What are Category III codes, and why should you care?
I need to thank a reader of the column for the subject of this article. The reader wrote to ask me about Category III CPT codes, which she did not understand.
There are three types of CPT codes, all of which vary significantly in their purpose.
First, the other two types
We are all familiar with Category I, our common testing, surgery, and exam codes (for example, 92014 — Comprehensive eye exam, 67028 — intravitreal injection, and 92134 — OCT of the retina). Payers generally recognize Category I CPT codes, so reimbursement is usually obtainable from payers. But, as you would expect, payers vary as to what they cover, so be sure to check before expecting payment via claims.
The second set of codes is known as Category II. In the CPT book, this section is designated for “Performance Management.” CPT notes: “The primary purpose of this section is to provide classification codes which allow the collection of data for performance management.” Many of us are familiar with “Quality” codes related to the Physician Quality Reporting System, which became part of the Merit Based Incentive Payment System (MIPS) as of Jan. 1, 2017. These codes typically end with the letter “F.” This section has some other unique characteristics. For example, there are four unique modifiers solely for use with these codes; all end in the letter “P.” They don’t provide reimbursement — even though some may be filed with $0.01 on your claims to payers. In this case, the use of $0.01 is to ensure passage through the claims system, including clearinghouses — you aren’t actually paid the penny since payers understand the intent.
The third category
Back to the subject of this article: Category III CPT codes. Many practices use and get paid for some of these codes now. Again, the existence of a code (no matter the category) doesn’t guarantee coverage by a payer.
CPT notes in the Category III Section Overview: “The following section contains a set of temporary codes for emerging technology, services, procedures, and service paradigms. Category III codes allow data collection for these services/procedures.” CPT also states: “Use of unlisted codes does not offer the opportunity for the collection of specific data. If a Category III code is available, this code must be reported instead of a Category I unlisted code.” Additionally, “The codes in this section may not conform to the usual requirements for Category I codes … For Category I codes, the [CPT] Panel requires the service be performed by many health professionals in clinical practice in multiple locations and that FDA approval, as appropriate, has already been received.” All Category III codes end in the letter “T” to denote their temporary nature.
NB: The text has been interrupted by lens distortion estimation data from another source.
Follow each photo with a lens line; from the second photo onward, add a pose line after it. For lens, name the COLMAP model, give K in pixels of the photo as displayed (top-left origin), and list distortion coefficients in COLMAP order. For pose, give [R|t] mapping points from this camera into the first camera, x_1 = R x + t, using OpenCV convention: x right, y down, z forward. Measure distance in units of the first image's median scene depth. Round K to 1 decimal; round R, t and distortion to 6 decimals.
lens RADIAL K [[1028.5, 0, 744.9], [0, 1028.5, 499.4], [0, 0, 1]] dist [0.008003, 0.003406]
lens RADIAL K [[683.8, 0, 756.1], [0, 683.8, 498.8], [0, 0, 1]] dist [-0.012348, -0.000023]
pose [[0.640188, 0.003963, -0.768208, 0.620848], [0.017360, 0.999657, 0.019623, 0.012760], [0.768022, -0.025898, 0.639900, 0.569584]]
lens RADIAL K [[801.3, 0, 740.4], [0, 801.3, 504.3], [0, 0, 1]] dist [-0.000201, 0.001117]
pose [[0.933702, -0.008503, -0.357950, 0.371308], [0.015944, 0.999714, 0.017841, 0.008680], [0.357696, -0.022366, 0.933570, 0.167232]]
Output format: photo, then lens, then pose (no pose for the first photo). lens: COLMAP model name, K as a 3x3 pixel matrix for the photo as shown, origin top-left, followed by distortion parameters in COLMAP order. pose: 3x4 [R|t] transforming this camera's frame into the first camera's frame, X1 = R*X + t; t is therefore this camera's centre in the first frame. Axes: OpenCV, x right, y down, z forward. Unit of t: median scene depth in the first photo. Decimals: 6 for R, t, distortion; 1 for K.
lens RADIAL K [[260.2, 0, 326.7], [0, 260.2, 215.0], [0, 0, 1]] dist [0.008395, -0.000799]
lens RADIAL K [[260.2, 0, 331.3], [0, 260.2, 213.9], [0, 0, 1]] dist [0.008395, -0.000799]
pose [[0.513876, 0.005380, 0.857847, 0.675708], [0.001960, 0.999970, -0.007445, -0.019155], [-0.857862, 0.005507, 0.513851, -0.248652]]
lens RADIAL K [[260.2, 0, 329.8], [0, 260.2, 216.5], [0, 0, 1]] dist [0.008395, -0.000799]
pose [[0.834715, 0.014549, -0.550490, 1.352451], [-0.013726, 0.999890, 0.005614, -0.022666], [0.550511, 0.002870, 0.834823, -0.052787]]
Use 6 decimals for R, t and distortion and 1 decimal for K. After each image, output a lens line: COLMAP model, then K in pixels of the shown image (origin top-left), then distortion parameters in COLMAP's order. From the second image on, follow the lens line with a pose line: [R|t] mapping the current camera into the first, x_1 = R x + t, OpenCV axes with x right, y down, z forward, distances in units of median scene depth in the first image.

They generally expire after a certain amount of time (five years) and are either replaced with a Category I code or deleted from use (CPT itself lists the planned expiration as a “sunset” date).
Examples
Perhaps the most common example of a Category III code now in use is the code for iStent (Glaukos), 0191T. This code is described as “Insertion of anterior segment aqueous drainage device; without extraocular reservoir, internal approach, into the trabecular meshwork; initial insertion.” If you look this up in your CPT book, it is noted to “sunset” in January 2019. All the current local Medicare contractors all cover 0191T, but they have been given wide discretion by CMS on both coverage and the actual local approved payment amounts.
An example of an ophthalmic surgery Category III code that was “promoted” to Category 1 was 0192T, which became CPT code 66183 for use on claims as of Jan. 1, 2014. At first, when 66183 was published for use, some payers still refused to cover it (they continued to denote it as “experimental and investigational”), although nearly all cover it now. Don’t use a different code if the Category III code accurately describes the service your office provided merely to facilitate payment — that’s highly improper, which the CPT language quoted above makes clear.
Most Medicare Administrative Contractors and payers issue a “Category III” policy. They usually show which of the many Category III codes in effect have coverage (and under what conditions) and which have no coverage. They are fairly easy to locate; go to the payer’s website and search on “Category III” and you will likely get to the policy document.
Conclusion
In eye care, Category III codes are most often created to denote new surgeries or devices with a surgery or for new diagnostic procedures/tests. When a Category III code exists, it must be used even if no coverage exists. Investigate coverage, and be transparent with your patients before doing these services so that they know if they or the insurance will be paying.
Also, don’t forget that some payers might only allow these via prior authorization or other pre-service determination. Even when one of these temporary codes has coverage, there may be specific diagnoses or documentation required in your medical records, and the payer may ask for your supporting documentation. Additionally, when covered, you are generally obligated to accept the payment the payer decides.
If you have other suggestions for topics, send them our way! We are happy to consider them.
As always, “Good Coding” to you! OP
REFERENCE:
- American Medical Association (AMA). Current Procedural Terminology (CPT) 2017. Professional Edition.